• _Data to process_
▶

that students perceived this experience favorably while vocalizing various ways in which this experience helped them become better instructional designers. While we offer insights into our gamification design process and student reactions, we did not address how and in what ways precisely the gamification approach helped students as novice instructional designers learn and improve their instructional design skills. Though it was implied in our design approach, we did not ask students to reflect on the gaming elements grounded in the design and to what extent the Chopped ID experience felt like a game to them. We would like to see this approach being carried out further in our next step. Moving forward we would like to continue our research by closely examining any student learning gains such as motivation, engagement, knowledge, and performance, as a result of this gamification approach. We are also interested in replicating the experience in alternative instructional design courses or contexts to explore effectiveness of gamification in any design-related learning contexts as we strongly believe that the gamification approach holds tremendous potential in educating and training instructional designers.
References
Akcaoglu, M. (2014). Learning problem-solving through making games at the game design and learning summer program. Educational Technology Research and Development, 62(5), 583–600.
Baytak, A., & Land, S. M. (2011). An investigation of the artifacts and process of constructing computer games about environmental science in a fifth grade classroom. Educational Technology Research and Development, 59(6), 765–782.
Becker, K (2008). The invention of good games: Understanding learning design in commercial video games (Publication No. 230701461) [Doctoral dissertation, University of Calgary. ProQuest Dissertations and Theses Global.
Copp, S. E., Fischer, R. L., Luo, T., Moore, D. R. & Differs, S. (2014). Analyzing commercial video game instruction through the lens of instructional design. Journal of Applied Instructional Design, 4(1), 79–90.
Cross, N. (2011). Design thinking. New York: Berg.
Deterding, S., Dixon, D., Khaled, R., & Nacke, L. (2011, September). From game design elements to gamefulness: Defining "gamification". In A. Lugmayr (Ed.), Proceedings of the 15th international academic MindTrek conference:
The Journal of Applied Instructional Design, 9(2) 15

◀
▶

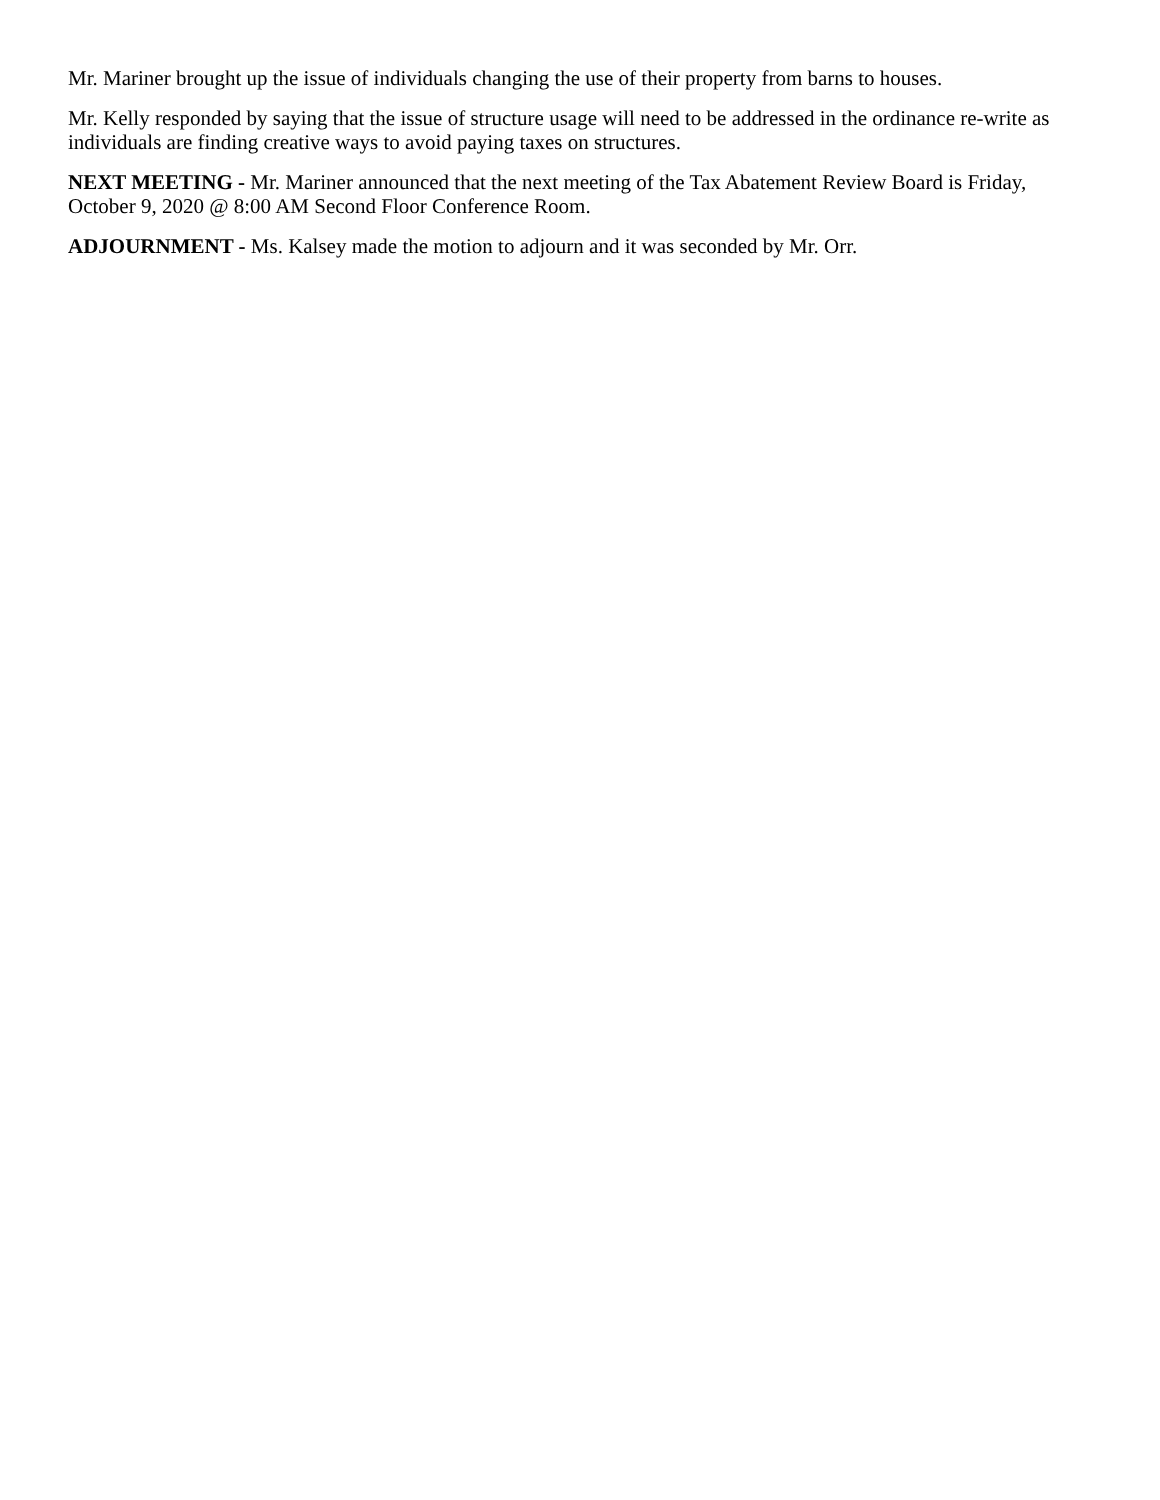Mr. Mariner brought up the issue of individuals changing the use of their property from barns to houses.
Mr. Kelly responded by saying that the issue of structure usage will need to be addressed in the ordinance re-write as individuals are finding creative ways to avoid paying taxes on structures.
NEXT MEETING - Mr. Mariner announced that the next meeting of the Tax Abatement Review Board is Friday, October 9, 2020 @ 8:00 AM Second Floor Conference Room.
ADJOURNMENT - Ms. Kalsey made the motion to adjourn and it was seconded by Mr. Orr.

◀

Please report, as a bare number, how many lines of the data contain the word "Journal".

2